Refurbished guns have been gone through and brought back to original specifications. All parts that need to be replaced have been. They may have scratches and marks on them, but they should operate like new, and Pyramyd Air gives the original factory warranty--whatever it was--on refurbished guns.
Open box guns were sold to a customer who had buyer's remorse. He never shot the gun, but he did open the box. They are also guns that the Pyramyd Air staff has had to open the box to obtain some kind of information or take pictures for the website. An examination article, if you will. They are brand-new guns, but for some good reason the box is no longer factory sealed.
Basket cases are just what the name implies. Buy them at your own risk. These are great for hard-to-find parts or for experimentation.
Speaking of parts, PA has a ton of vintage new-old-stock Diana spring rifle parts. There are enough parts to build complete guns in some models. Barrels, stocks, sights, mainsprings--everything the hobby airgunsmith needs to get the job done.
Besides the pellet and BB guns, Pyramyd Air has a TON of airsoft guns they need to get rid of. There are customer returns, guns that didn't sell well, guns with known problems that Pyramyd Air withdrew from sale because they didn't know how they would last. I'm telling you, there are enough of these guns to start a small store! Unless they're marked otherwise, they all work when you buy them. Pyramyd Air estimates at least $60,000 worth of airsoft guns in this sale--not that they'll be charging that much!
Scope it out
And besides the airsoft guns, they have a huge inventory of used scopes. This sale is perfect for those serious airgunners who want parts, project guns and cheap accessories.

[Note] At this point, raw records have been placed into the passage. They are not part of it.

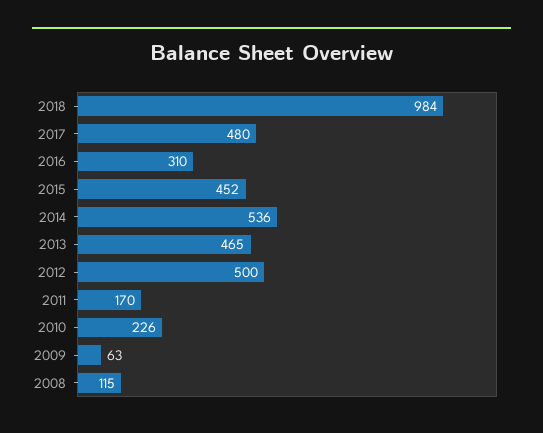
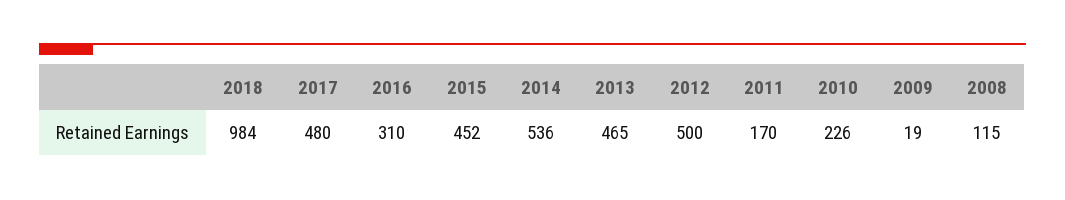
2009: 63 -> 19

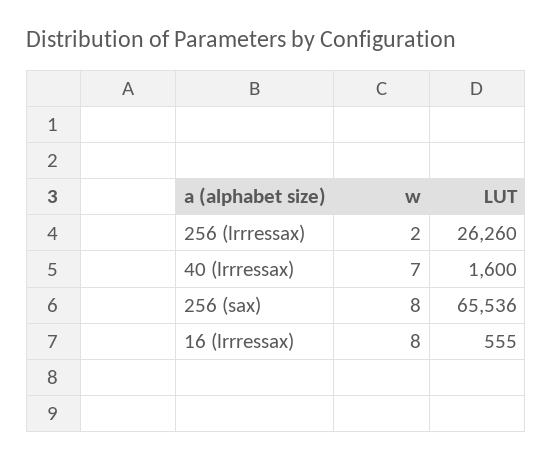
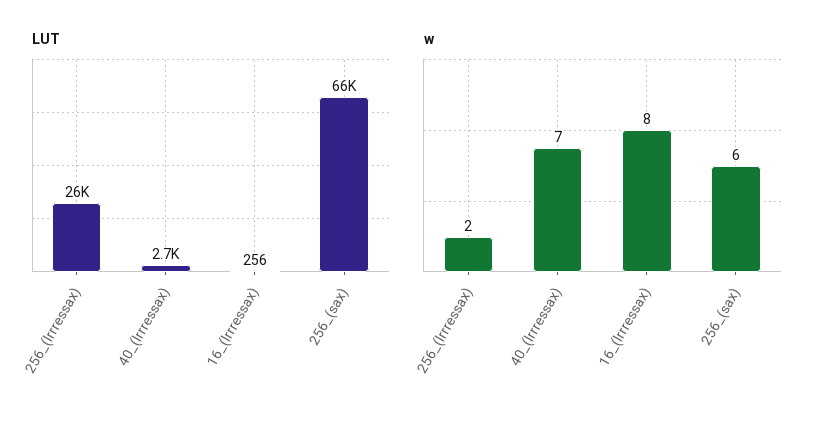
LUT, 40 (lrrressax): 1600 -> 2700
w, 256 (sax): 8 -> 6
LUT, 16 (lrrressax): 555 -> 256

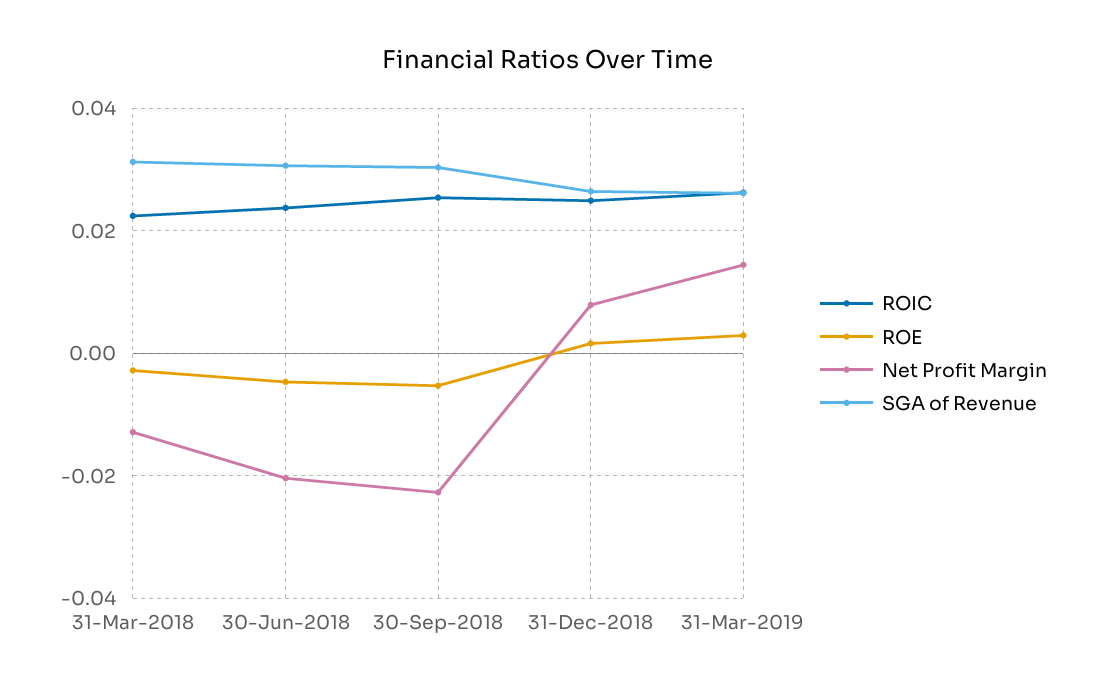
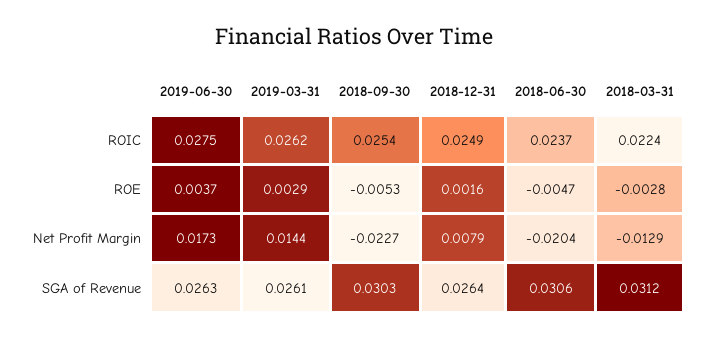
ROIC, 2019-06-30: none -> 0.0275
ROE, 2019-06-30: none -> 0.0037
Net Profit Margin, 2019-06-30: none -> 0.0173
SGA of Revenue, 2019-06-30: none -> 0.0263

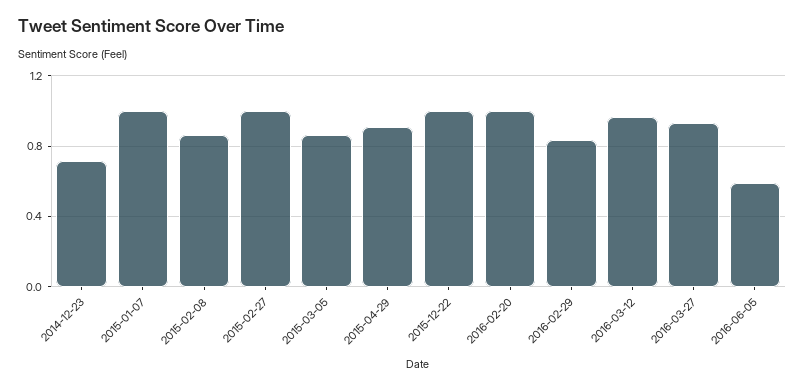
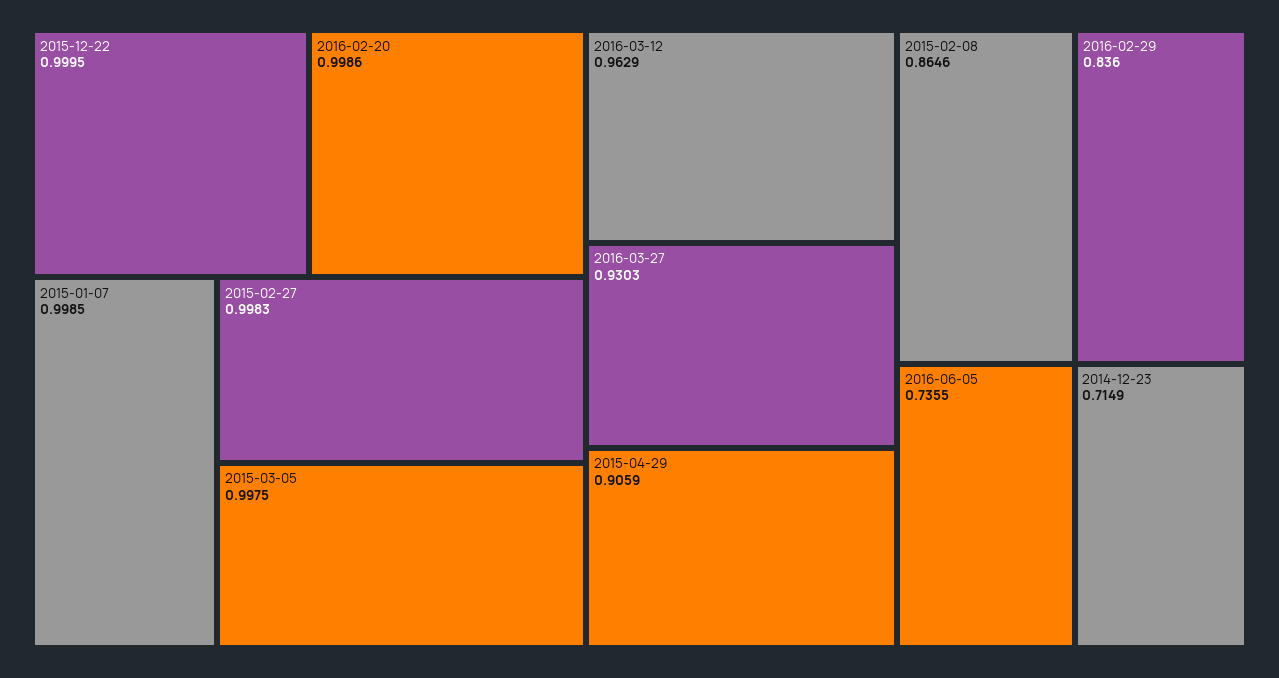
2015-03-05: 0.85 -> 0.9975
2016-06-05: 0.6 -> 0.7355

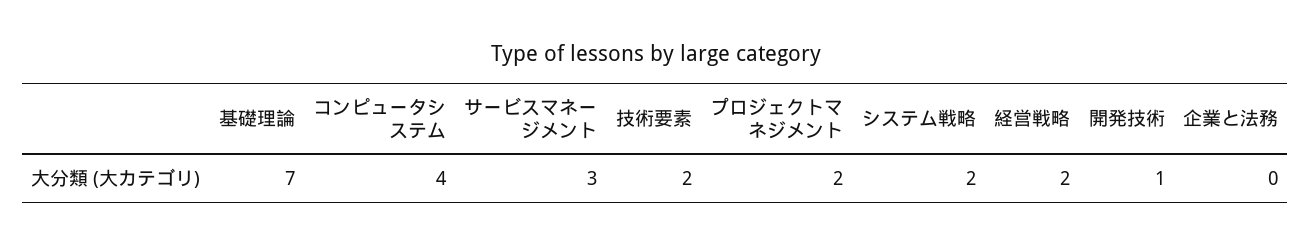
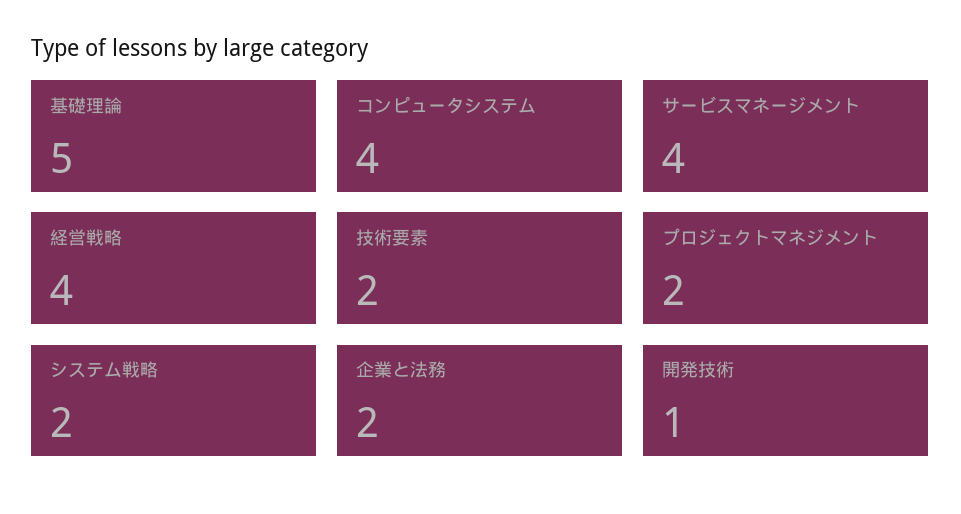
基礎理論: 7 -> 5
サービスマネージメント: 3 -> 4
経営戦略: 2 -> 4
企業と法務: 0 -> 2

It's also perfect for dealers who want to plus-up their inventory at a fraction of the cost.
There will be the same pellet offer PA has made at Roanoke and the last garage sale. Four tins of premium pellets will be pre-bundled and sold for $20. It's a value of up to $40, depending on what you get. If you want to buy specific pellets in dented tins, please bring a written list. A Pyramyd Air sales associate will take your list into the warehouse and fill it to the extent possible.
As a special offer for this sale only, all dented tins will be repackaged in the new rectangular blue plastic boxes Pyramyd Air now uses for .25 caliber through 9mm pellets. These are rugged boxes with closures that stay closed all the time. Only pellets from dented tins sold at the moving sale will be packed this way.
An estimated $200,000+ worth of inventory is being put into this sale. It will be the biggest airgun sale anyone has ever seen.
The details of the sale are still being formulated, but they want to hold it sooner, rather than later. John Goff from Crosman is coming down to flip burgers on the grill, and I will be there to meet everyone as well. There will be food and beverages at the sale. Once you arrive, you can shop 'til you drop. There will also be other attractions, but those details are still being worked out.
They're thinking that if you want to bring guns that you don't want to ship, they will have airgunsmiths on site during the show. Some work will be possible while you wait.
They're also thinking that you might want to bring your own airguns to trade in on new ones. This can be a real carnival if you embrace it.
What do YOU want?
Pyramyd Air would like some input from you. Is a one-day or two-day sale best for you? If it's two days, it'll be a Friday/Saturday. If one day, it'll be Saturday. What do you expect to see? Give PA some idea of what kind of things you're hoping to see at their sale by commenting on this blog entry. They carry over 5,000 different items, and all of them, plus things carried in the past, are fair game for the sale.
The only thing I will say about a two-day sale is that the sharp buyers get there on the first day and get the cherries. The second day is often just the dregs. And you can't ask PA to hold inventory for the second day--they want to get rid of this stuff. That's just my two cents from years of airgun shows.
Talk it up and get back with me on your thoughts.